Polar-lipid pattern of V. fluvialis NCDO 2497 during exponential growth. For identification of the lipids, see Table 1. Lipids 14 and 15 reacted neither with the Dittmer-Lester reagent for lipid phosphorus nor with 1-naphthol–H₂SO₄ for carbohydrate and were not further studied. Two-dimensional TLC was performed on silica gel plates (Merck 60). The first dimension (upward) was developed with solvent A, and the second dimension was developed with solvent C. Visualization was done with iodine vapor. For quantitative determination, lipids 5 and 10 were separated in solvent E.

FIG. 2

Chromatographic behavior of the purified glyceroglycolipids 1 to 3, in comparison with the following reference lipids (from top to bottom): R₁, Glc(α1-3)acyl₂Gro, Glc(α1-2),acyl-6Glc(α1-3)acyl₂Gro, Glc(α1-2)Glc(α1-3)acyl₂Gro, and Glc(α1-2)Glc(α1-2)Glc(α1-3)acyl₂Gro; R₂, Glc(α1-3)acyl₂Gro, Gal(α1-2)Glc(α1-3)acyl₂Gro, and Glc(β1-6)Gal(α1-2)Glc(α1-3)acyl₂Gro.
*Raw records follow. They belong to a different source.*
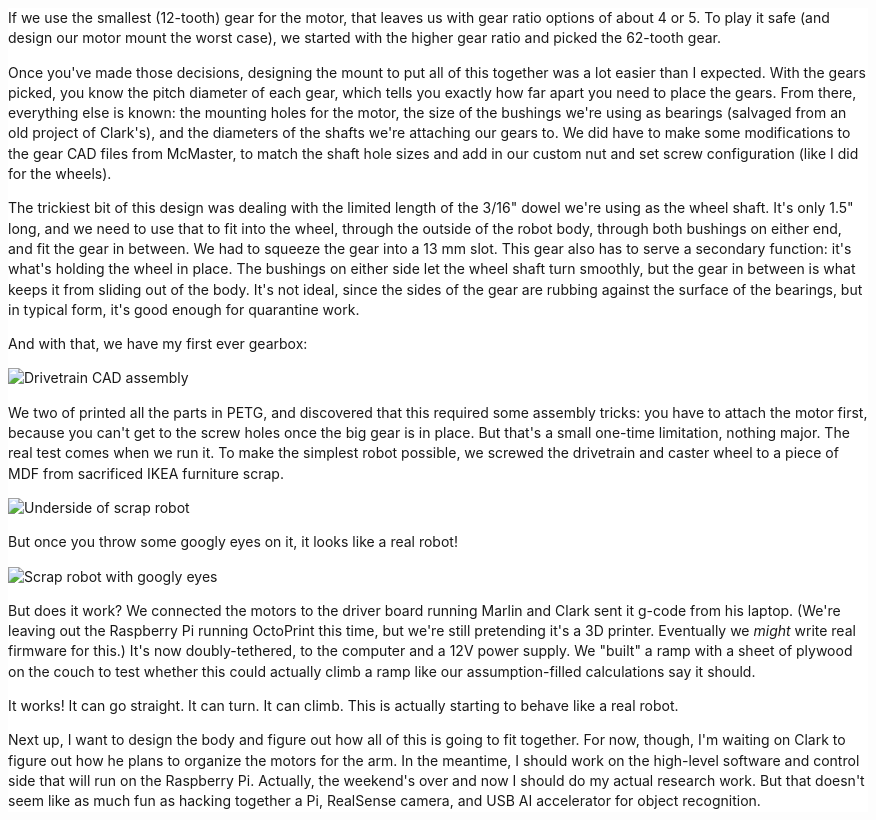 If we use the smallest (12-tooth) gear for the motor, that leaves us with gear ratio options of about 4 or 5. To play it safe (and design our motor mount the worst case), we started with the higher gear ratio and picked the 62-tooth gear.

Once you've made those decisions, designing the mount to put all of this together was a lot easier than I expected. With the gears picked, you know the pitch diameter of each gear, which tells you exactly how far apart you need to place the gears. From there, everything else is known: the mounting holes for the motor, the size of the bushings we're using as bearings (salvaged from an old project of Clark's), and the diameters of the shafts we're attaching our gears to. We did have to make some modifications to the gear CAD files from McMaster, to match the shaft hole sizes and add in our custom nut and set screw configuration (like I did for the wheels).

The trickiest bit of this design was dealing with the limited length of the 3/16" dowel we're using as the wheel shaft. It's only 1.5" long, and we need to use that to fit into the wheel, through the outside of the robot body, through both bushings on either end, and fit the gear in between. We had to squeeze the gear into a 13 mm slot. This gear also has to serve a secondary function: it's what's holding the wheel in place. The bushings on either side let the wheel shaft turn smoothly, but the gear in between is what keeps it from sliding out of the body. It's not ideal, since the sides of the gear are rubbing against the surface of the bearings, but in typical form, it's good enough for quarantine work.

And with that, we have my first ever gearbox:

![Drivetrain CAD assembly](/assets/img/projects/quarantine-bot/drivetrain-cad.png)

We two of printed all the parts in PETG, and discovered that this required some assembly tricks: you have to attach the motor first, because you can't get to the screw holes once the big gear is in place. But that's a small one-time limitation, nothing major. The real test comes when we run it. To make the simplest robot possible, we screwed the drivetrain and caster wheel to a piece of MDF from sacrificed IKEA furniture scrap.

![Underside of scrap robot](/assets/img/projects/quarantine-bot/woodbot-underside.jpg)

But once you throw some googly eyes on it, it looks like a real robot!

![Scrap robot with googly eyes](/assets/img/projects/quarantine-bot/woodbot-eyes.jpg)

But does it work? We connected the motors to the driver board running Marlin and Clark sent it g-code from his laptop. (We're leaving out the Raspberry Pi running OctoPrint this time, but we're still pretending it's a 3D printer. Eventually we *might* write real firmware for this.) It's now doubly-tethered, to the computer and a 12V power supply. We "built" a ramp with a sheet of plywood on the couch to test whether this could actually climb a ramp like our assumption-filled calculations say it should.

<video loop autoplay muted>
    <source src="/assets/video/projects/quarantine-bot/drivetrain-test.mp4" type="video/mp4">
    Your browser does not support the video tag.
</video>

It works! It can go straight. It can turn. It can climb. This is actually starting to behave like a real robot.

Next up, I want to design the body and figure out how all of this is going to fit together. For now, though, I'm waiting on Clark to figure out how he plans to organize the motors for the arm. In the meantime, I should work on the high-level software and control side that will run on the Raspberry Pi. Actually, the weekend's over and now I should do my actual research work. But that doesn't seem like as much fun as hacking together a Pi, RealSense camera, and USB AI accelerator for object recognition.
TLC was performed on silica gel plates (Merck 60) by using solvent D, and visualization was done with 1-naphthol–H₂SO₄.

FIG. 3

Chromatographic behavior of deacylated glyceroglycolipids 1 to 3 in comparison with the following reference glycosylglycerols: R₁, Glc(α1-3)Gro; R₂, Glc(α1-2)Gro; R₃, Gal(α1-2) Glc(α1-3)Gro; R₄, Glc(α1-2)Glc(α1-3)Gro. TLC was performed on silica gel plates (Merck 60) by using solvent F, and visualization was done with 1-naphthol–H₂SO₄.

FIG. 4

Hydrolysis of glycerophosphoglycolipid 4 with 98% (vol/vol) acetic acid (100°C, 30 min). Lanes 1 and 2, lipid 4 after and before treatment with acetic acid, respectively; lanes R₁ and R₂, Gal(α1-2)Glc(α1-3)acyl₂Gro before and after treatment with acetic acid, respectively; lane R₃, GroP-6Glc(α1-2)Glc(α1-3)acyl₂Gro. The two faster-moving bands in lane R₂ are partially acetylated derivatives; the more slowly moving band in lanes 1 and 2 is the monodeacyl derivative. TLC was performed on silica gel plates (Merck 60) by using solvent A, and visualization was done with 1-naphthol–H₂SO₄.

FIG. 5

Dealanylation of d-Ala(acylGro)₂P (lipid 9) by treatment with 0.1 M sodium borate, pH 9.5, containing Triton X-100. Lane R, (acylGro)₂P (lipid 8); lane 1, lipid 9, untreated; lanes 2 and 3, lipid 9 after treatment at pH 9.5 for 4 and 24 h, respectively. The heavy spot near the front in panel a and the ladderlike pattern in panel b are Triton X-100. TLC was performed on silica gel plates (Merck 60) by using solvents A (a) and D (b); visualization was done with iodine vapor.

FIG. 6

Hydrolysis of d-Ala-cardiolipin (lipid 11) and cardiolipin (lipid 10) with phospholipase A₂ (room temperature, 30 min). Lane R (from top to bottom), fatty acids, cardiolipin, and monodeacyl and dideacyl derivatives; lanes 1 and 2, lipid 11 before and after enzymic treatment, respectively; lanes 3 and 4, lipid 10 before and after enzymic treatment, respectively. The heavy band in lane 2 is the dideacyl derivative. TLC was performed on silica gel plates (Merck 60) by using solvent A, and visualization was done with iodine vapor.